● **What the task asks**
The expected response is the entire set of entries, copied exactly.

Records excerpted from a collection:
▼▼▼

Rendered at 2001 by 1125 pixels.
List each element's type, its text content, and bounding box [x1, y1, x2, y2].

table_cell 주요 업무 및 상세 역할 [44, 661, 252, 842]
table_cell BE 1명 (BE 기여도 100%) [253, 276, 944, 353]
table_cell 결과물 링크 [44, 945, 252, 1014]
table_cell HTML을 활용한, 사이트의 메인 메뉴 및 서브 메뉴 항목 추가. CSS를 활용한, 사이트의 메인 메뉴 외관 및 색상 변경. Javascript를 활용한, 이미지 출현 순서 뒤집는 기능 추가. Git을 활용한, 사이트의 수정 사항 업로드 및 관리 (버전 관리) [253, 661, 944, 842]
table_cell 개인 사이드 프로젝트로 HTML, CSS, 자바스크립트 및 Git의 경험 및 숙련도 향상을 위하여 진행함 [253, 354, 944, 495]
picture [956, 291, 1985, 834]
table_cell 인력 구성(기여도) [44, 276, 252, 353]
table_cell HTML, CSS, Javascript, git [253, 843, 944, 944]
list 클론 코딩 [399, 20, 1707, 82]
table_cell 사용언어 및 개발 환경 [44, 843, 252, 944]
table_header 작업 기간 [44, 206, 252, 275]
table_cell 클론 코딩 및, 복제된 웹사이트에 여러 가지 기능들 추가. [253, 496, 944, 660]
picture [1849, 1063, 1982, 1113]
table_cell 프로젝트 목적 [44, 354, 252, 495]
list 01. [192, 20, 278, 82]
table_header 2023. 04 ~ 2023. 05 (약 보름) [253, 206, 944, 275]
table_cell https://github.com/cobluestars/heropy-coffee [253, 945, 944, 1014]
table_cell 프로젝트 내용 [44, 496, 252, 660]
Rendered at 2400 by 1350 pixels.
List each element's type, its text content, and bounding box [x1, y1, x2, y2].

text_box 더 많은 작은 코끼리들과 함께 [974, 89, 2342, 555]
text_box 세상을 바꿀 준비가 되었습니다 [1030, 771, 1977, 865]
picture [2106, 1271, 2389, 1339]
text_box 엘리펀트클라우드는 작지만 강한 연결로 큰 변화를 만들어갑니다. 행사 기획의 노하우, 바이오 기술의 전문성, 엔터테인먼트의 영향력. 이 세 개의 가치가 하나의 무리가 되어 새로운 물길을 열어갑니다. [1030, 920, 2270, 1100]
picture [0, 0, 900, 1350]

▲▲▲

● **Output of the exercise**
Rendered at 2001 by 1125 pixels.
List each element's type, its text content, and bounding box [x1, y1, x2, y2].

table_cell 주요 업무 및 상세 역할 [44, 661, 252, 842]
table_cell BE 1명 (BE 기여도 100%) [253, 276, 944, 353]
table_cell 결과물 링크 [44, 945, 252, 1014]
table_cell HTML을 활용한, 사이트의 메인 메뉴 및 서브 메뉴 항목 추가. CSS를 활용한, 사이트의 메인 메뉴 외관 및 색상 변경. Javascript를 활용한, 이미지 출현 순서 뒤집는 기능 추가. Git을 활용한, 사이트의 수정 사항 업로드 및 관리 (버전 관리) [253, 661, 944, 842]
table_cell 개인 사이드 프로젝트로 HTML, CSS, 자바스크립트 및 Git의 경험 및 숙련도 향상을 위하여 진행함 [253, 354, 944, 495]
picture [956, 291, 1985, 834]
table_cell 인력 구성(기여도) [44, 276, 252, 353]
table_cell HTML, CSS, Javascript, git [253, 843, 944, 944]
list 클론 코딩 [399, 20, 1707, 82]
table_cell 사용언어 및 개발 환경 [44, 843, 252, 944]
table_header 작업 기간 [44, 206, 252, 275]
table_cell 클론 코딩 및, 복제된 웹사이트에 여러 가지 기능들 추가. [253, 496, 944, 660]
picture [1849, 1063, 1982, 1113]
table_cell 프로젝트 목적 [44, 354, 252, 495]
list 01. [192, 20, 278, 82]
table_header 2023. 04 ~ 2023. 05 (약 보름) [253, 206, 944, 275]
table_cell https://github.com/cobluestars/heropy-coffee [253, 945, 944, 1014]
table_cell 프로젝트 내용 [44, 496, 252, 660]
Rendered at 2400 by 1350 pixels.
List each element's type, its text content, and bounding box [x1, y1, x2, y2].

text_box 더 많은 작은 코끼리들과 함께 [974, 89, 2342, 555]
text_box 세상을 바꿀 준비가 되었습니다 [1030, 771, 1977, 865]
picture [2106, 1271, 2389, 1339]
text_box 엘리펀트클라우드는 작지만 강한 연결로 큰 변화를 만들어갑니다. 행사 기획의 노하우, 바이오 기술의 전문성, 엔터테인먼트의 영향력. 이 세 개의 가치가 하나의 무리가 되어 새로운 물길을 열어갑니다. [1030, 920, 2270, 1100]
picture [0, 0, 900, 1350]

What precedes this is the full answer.